## PROBLEM DETAILS
Please write out the passage from the piece on handmade objects word for word, beginning at the words "Most handmade objects" and stopping after "created by others.".

PAGE EXCERPT START

The Utility of Handmade Objects

Most handmade objects have not been made as works of art but as objects to be used. Too often when we think about art, even art that is very old, we have a tendency to think that it must be put away in a dark cupboard or hidden to protect it. Handmade objects need to be enjoyed, to be viewed, to be used. Whenever possible, we should put our hands on the same objects created by others.

In this third and final discussion for now about my Granny Sligh, I wanted to highlight a beautiful piece of crochet work that she created and which most of us who knew her remember seeing on her kitchen table. This tablecloth, made with her hands, was the foundation for many meals enjoyed around her table.

Granny Sligh had a big family, so she spent many hours cooking. She was a pretty good Southern cook who favored old recipes that she learned from her mother. She baked hams, cakes, and breads, and worked to create meals that were enjoyable, even memorable. And when we sat down to her table, this tablecloth was there underneath it all.

PAGE EXCERPT END
INFORMATION PROVIDED START

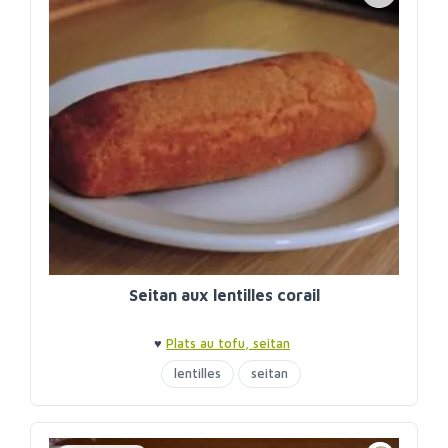
Seitan aux lentilles corail
♥
Plats au tofu, seitan
lentilles
seitan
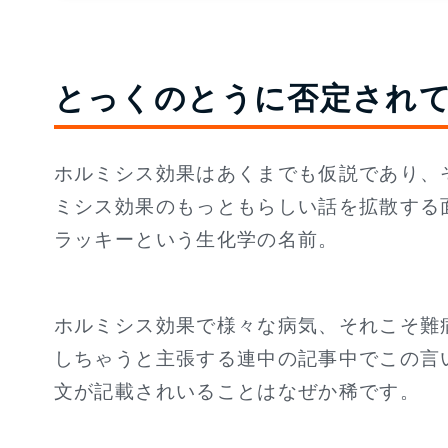
とっくのとうに否定され
ホルミシス効果はあくまでも仮説であり、
ミシス効果のもっともらしい話を拡散する
ラッキーという生化学の名前。
ホルミシス効果で様々な病気、それこそ難
しちゃうと主張する連中の記事中でこの言い出しっ
文が記載されいることはなぜか稀です。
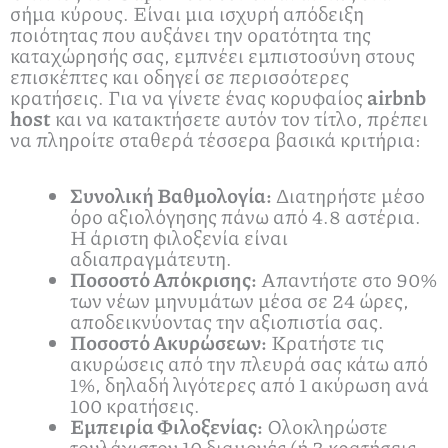
σήμα κύρους. Είναι μια ισχυρή απόδειξη
ποιότητας που αυξάνει την ορατότητα της
καταχώρησής σας, εμπνέει εμπιστοσύνη στους
επισκέπτες και οδηγεί σε περισσότερες
κρατήσεις. Για να γίνετε ένας κορυφαίος
airbnb
host
και να κατακτήσετε αυτόν τον τίτλο, πρέπει
να πληροίτε σταθερά τέσσερα βασικά κριτήρια:
Συνολική Βαθμολογία:
Διατηρήστε μέσο
όρο αξιολόγησης πάνω από 4.8 αστέρια.
Η άριστη φιλοξενία είναι
αδιαπραγμάτευτη.
Ποσοστό Απόκρισης:
Απαντήστε στο 90%
των νέων μηνυμάτων μέσα σε 24 ώρες,
αποδεικνύοντας την αξιοπιστία σας.
Ποσοστό Ακυρώσεων:
Κρατήστε τις
ακυρώσεις από την πλευρά σας κάτω από
1%, δηλαδή λιγότερες από 1 ακύρωση ανά
100 κρατήσεις.
Εμπειρία Φιλοξενίας:
Ολοκληρώστε
τουλάχιστον 10 διαμονές (ή 3 κρατήσεις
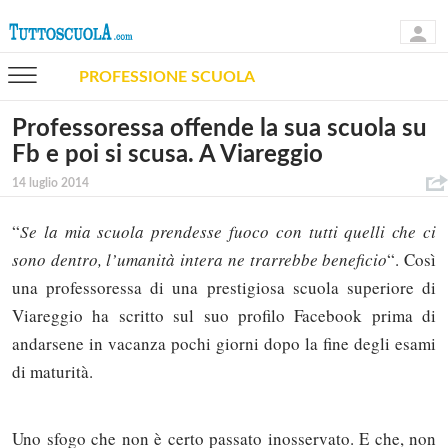
PROFESSIONE SCUOLA
Professoressa offende la sua scuola su
Fb e poi si scusa. A Viareggio
14 luglio 2014
“
Se la mia scuola prendesse fuoco con tutti quelli che ci
sono dentro, l’umanità intera ne trarrebbe beneficio
“. Così
una professoressa di una prestigiosa scuola superiore di
Viareggio ha scritto sul suo profilo Facebook prima di
andarsene in vacanza pochi giorni dopo la fine degli esami
di maturità.
Uno sfogo che non è certo passato inosservato. E che, non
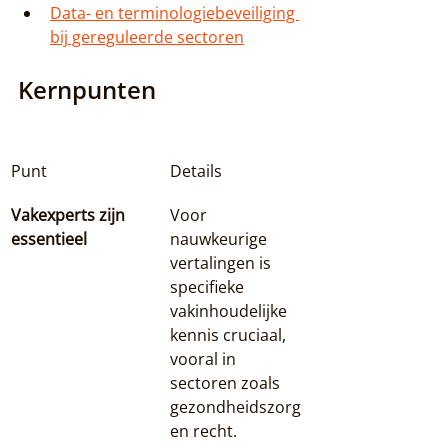
Data- en terminologiebeveiliging 
bij gereguleerde sectoren
Kernpunten
Punt
Details
Vakexperts zijn 
Voor 
essentieel
nauwkeurige 
vertalingen is 
specifieke 
vakinhoudelijke 
kennis cruciaal, 
vooral in 
sectoren zoals 
gezondheidszorg 
en recht.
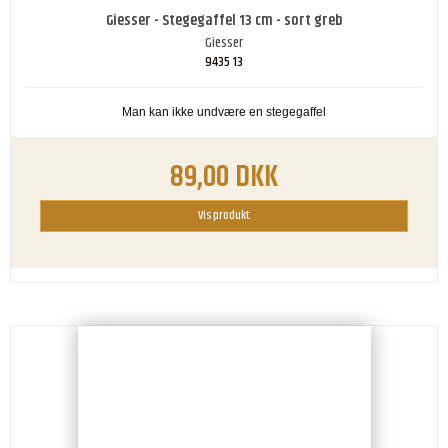
Giesser - Stegegaffel 13 cm - sort greb
Giesser
9435 13
Man kan ikke undvære en stegegaffel
89,00 DKK
Vis produkt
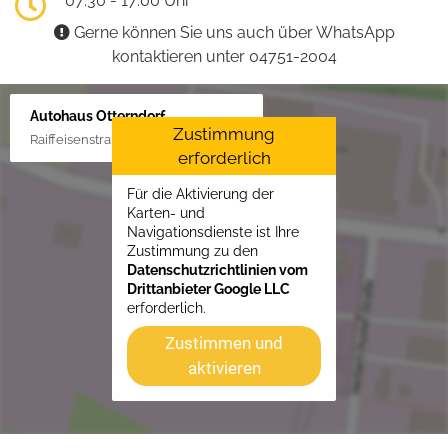
07:30 - 17:00 Uhr
Gerne können Sie uns auch über WhatsApp
kontaktieren unter 04751-2004
Autohaus Otterndorf
Zustimmung
Raiffeisenstraße 1, 21762 Otterndorf
erforderlich
Für die Aktivierung der
Karten- und
Navigationsdienste ist Ihre
Zustimmung zu den
Datenschutzrichtlinien vom
Drittanbieter Google LLC
erforderlich.
Zustimmen und
aktivieren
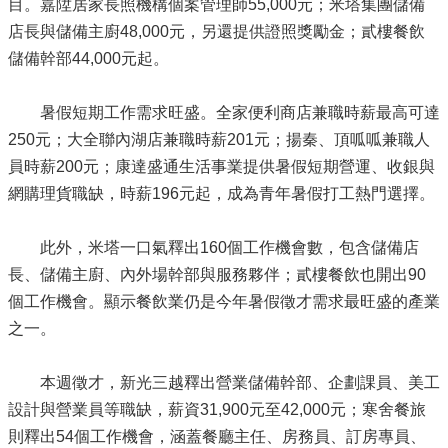
目。嘉陞居家長照機構個案管理師55,000元；米塔集團儲備
店長與儲備主廚48,000元，另還提供證照獎勵金；貳樓餐飲
儲備幹部44,000元起。
暑假短期工作需求旺盛。全家便利商店兼職時薪最高可達
250元；大全聯內湖店兼職時薪201元；揚秦、頂呱呱兼職人
員時薪200元；康達盛通生活事業提供暑假短期營運、收銀與
網購理貨職缺，時薪196元起，成為青年暑假打工熱門選擇。
此外，米塔一口氣釋出160個工作機會數，包含儲備店
長、儲備主廚、內外場幹部與服務夥伴；貳樓餐飲也開出90
個工作機會。顯示餐飲業仍是今年暑假徵才需求最旺盛的產業
之一。
本週徵才，新光三越釋出營業儲備幹部、企劃課員、美工
設計與營業員等職缺，薪資31,900元至42,000元；寒舍餐旅
則釋出54個工作機會，涵蓋餐廳主任、房務員、訂房專員、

INFORMATION PROVIDED END

## SOLUTION FOR THIS PROBLEM
Most handmade objects have not been made as works of art but as objects to be used. Too often when we think about art, even art that is very old, we have a tendency to think that it must be put away in a dark cupboard or hidden to protect it. Handmade objects need to be enjoyed, to be viewed, to be used. Whenever possible, we should put our hands on the same objects created by others.